I'm pretty sure it's because just about every applicable art school has enforced their student's output to be done in adobe's products - meaning that Adobe has a firm grip on the educator's market. As the saying goes, hook them in when they're young and they'll be too lazy and vested to move away from their products for a lifetime.
The problem is that Adobe still makes the best tools in a lot of categories.
They also have the whole ecosystem lock-in model that also worked for Apple: their products work together, so if you try to replace Photoshop, you're probably still using Illustrator, and After Effects, etc. except your workflow isn't as smooth anymore, because there's one tool in the chain that works differently than the rest.
To a degree, Oracle was doing the same thing. Years ago I was teaching Data Science courses at the local Uni and Dean pulled me in and asked me if I can teach Introductory course in Web Dev, the current teacher was going on maternity leave. I was like heck yea, LFG. Student reaches out to me few days before the quarter was to start and asks if they need to buy the book since it is $285 (like $500 in today’s dollars). I was taken aback and went to my office and book was actually at my desk, “web development with oracle forms” … :) that was the course that was thought… (I didn’t of course - that was the last quarter I was asked :) )

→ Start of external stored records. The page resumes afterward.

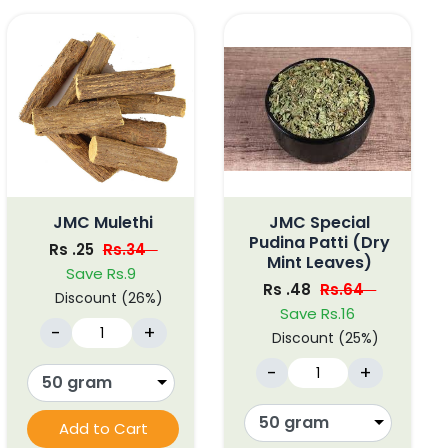
JMC Mulethi
JMC Special
Pudina Patti (Dry
Rs .25
Rs.34
Mint Leaves)
Save Rs.9
Rs .48
Rs.64
Discount (26%)
Save Rs.16
-
+
Discount (25%)
-
+
Add to Cart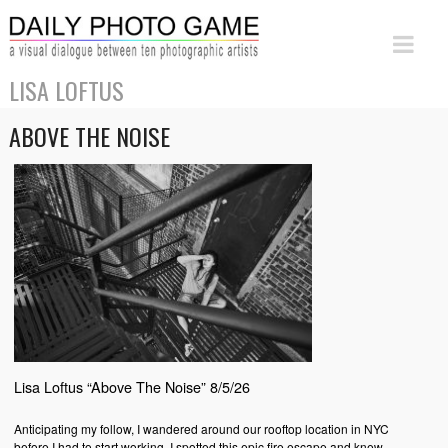
LISA LOFTUS
ABOVE THE NOISE
Lisa Loftus “Above The Noise” 8/5/26
Anticipating my follow, I wandered around our rooftop location in NYC
before I had to start working. I spotted this epic fire escape and knew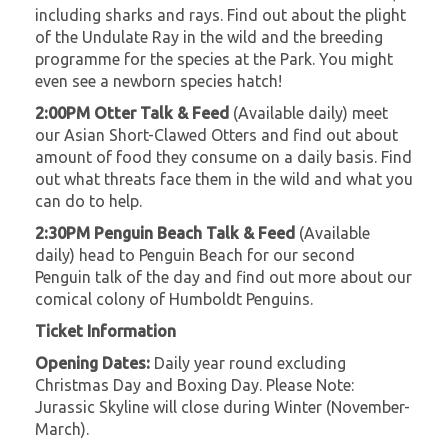
including sharks and rays. Find out about the plight
of the Undulate Ray in the wild and the breeding
programme for the species at the Park. You might
even see a newborn species hatch!
2:00PM Otter Talk & Feed
(Available daily) meet
our Asian Short-Clawed Otters and find out about
amount of food they consume on a daily basis. Find
out what threats face them in the wild and what you
can do to help.
2:30PM Penguin Beach Talk & Feed
(Available
daily) head to Penguin Beach for our second
Penguin talk of the day and find out more about our
comical colony of Humboldt Penguins.
Ticket Information
Opening Dates:
Daily year round excluding
Christmas Day and Boxing Day. Please Note:
Jurassic Skyline will close during Winter (November-
March).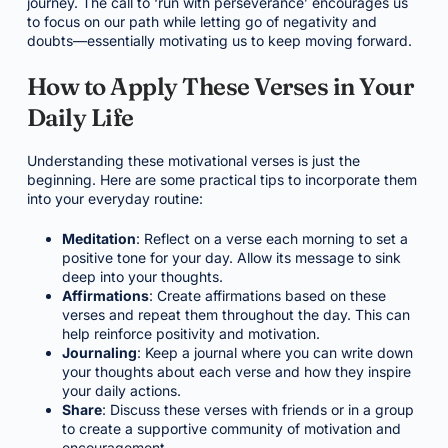
journey. The call to ‘run with perseverance’ encourages us
to focus on our path while letting go of negativity and
doubts—essentially motivating us to keep moving forward.
How to Apply These Verses in Your
Daily Life
Understanding these motivational verses is just the
beginning. Here are some practical tips to incorporate them
into your everyday routine:
Meditation
: Reflect on a verse each morning to set a
positive tone for your day. Allow its message to sink
deep into your thoughts.
Affirmations
: Create affirmations based on these
verses and repeat them throughout the day. This can
help reinforce positivity and motivation.
Journaling
: Keep a journal where you can write down
your thoughts about each verse and how they inspire
your daily actions.
Share
: Discuss these verses with friends or in a group
to create a supportive community of motivation and
encouragement.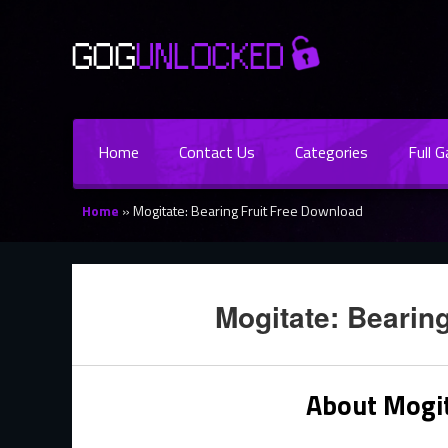
Home
Contact Us
Categories
Full 
Home
»
Mogitate: Bearing Fruit Free Download
Mogitate: Bearin
About Mogit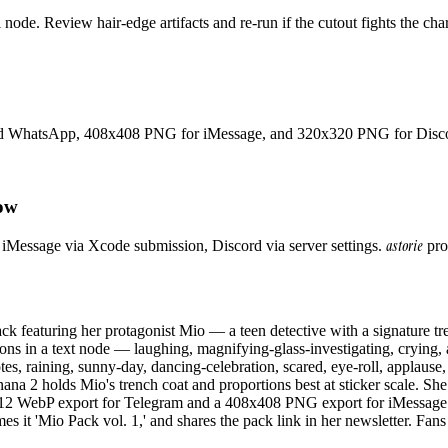
ode. Review hair-edge artifacts and re-run if the cutout fights the char
nd WhatsApp, 408x408 PNG for iMessage, and 320x320 PNG for Discord
low
astorie
iMessage via Xcode submission, Discord via server settings.
prod
ck featuring her protagonist Mio — a teen detective with a signature t
sions in a text node — laughing, magnifying-glass-investigating, crying, 
es, raining, sunny-day, dancing-celebration, scared, eye-roll, applause, 
2 holds Mio's trench coat and proportions best at sticker scale. She 
512 WebP export for Telegram and a 408x408 PNG export for iMessage (
s it 'Mio Pack vol. 1,' and shares the pack link in her newsletter. Fan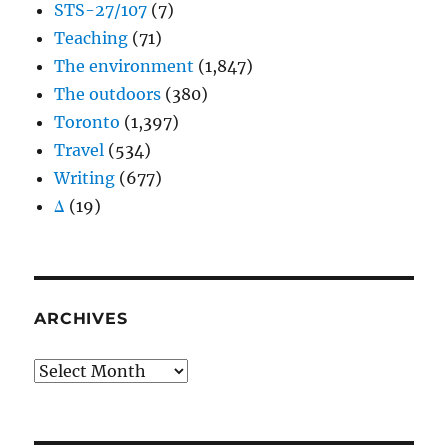
STS-27/107
(7)
Teaching
(71)
The environment
(1,847)
The outdoors
(380)
Toronto
(1,397)
Travel
(534)
Writing
(677)
Δ
(19)
ARCHIVES
Archives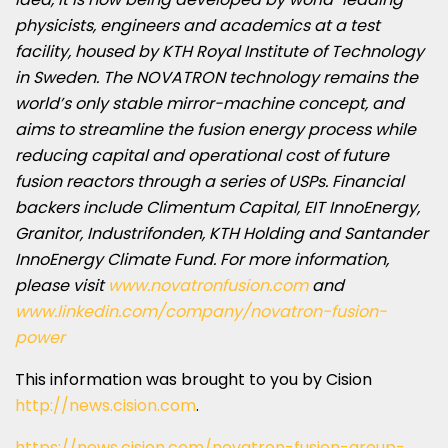
physicists, engineers and academics at a test
facility, housed by KTH Royal Institute of Technology
in
Sweden
. The NOVATRON technology remains the
world’s only stable mirror-machine concept, and
aims to streamline the fusion energy process while
reducing capital and operational cost of future
fusion reactors through a series of USPs. Financial
backers include Climentum Capital, EIT InnoEnergy,
Granitor, Industrifonden, KTH Holding and Santander
InnoEnergy Climate Fund. For more information,
please visit
www.novatronfusion.com
and
www.linkedin.com/company/novatron-fusion-
power
This information was brought to you by Cision
http://news.cision.com
.
https://news.cision.com/novatron-fusion-group-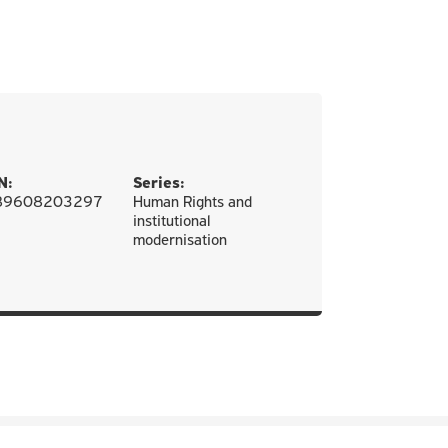
N:
Series:
89608203297
Human Rights and
institutional
modernisation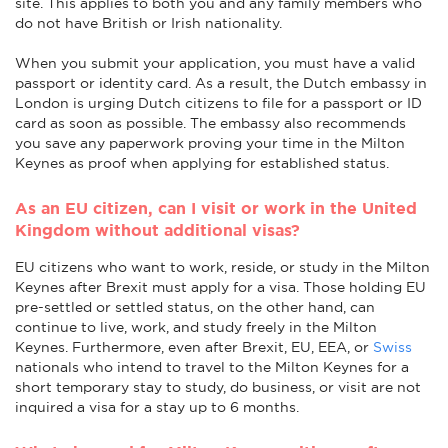
site. This applies to both you and any family members who
do not have British or Irish nationality.
When you submit your application, you must have a valid
passport or identity card. As a result, the Dutch embassy in
London is urging Dutch citizens to file for a passport or ID
card as soon as possible. The embassy also recommends
you save any paperwork proving your time in the Milton
Keynes as proof when applying for established status.
As an EU citizen, can I visit or work in the United
Kingdom without additional visas?
EU citizens who want to work, reside, or study in the Milton
Keynes after Brexit must apply for a visa. Those holding EU
pre-settled or settled status, on the other hand, can
continue to live, work, and study freely in the Milton
Keynes. Furthermore, even after Brexit, EU, EEA, or
Swiss
nationals who intend to travel to the Milton Keynes for a
short temporary stay to study, do business, or visit are not
inquired a visa for a stay up to 6 months.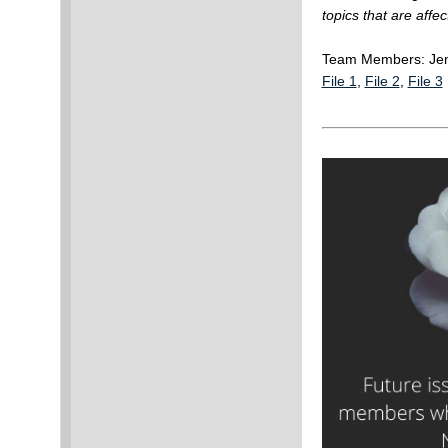
topics that are affe
Team Members: Jen
File 1
,
File 2
,
File 3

And on top of that, if your clients are Adobe users, you probably will have to be as well or you risk what they send you not opening properly.
Back in the Creative Suite days, my parents (small graphic design studio) upgraded largely because a client upgraded and they needed to be compatible with the newer version of the file format. Creative Cloud "fixed" that, I guess.
It's been some time since I checked in on student related stuff, but..
IIRC PSDs contain some process related information that instructors check on; like for example photoshop layering contributes to file sizes and they don't want their students abusing it to the point of large file sizes; it'd look bad for their school's reputation.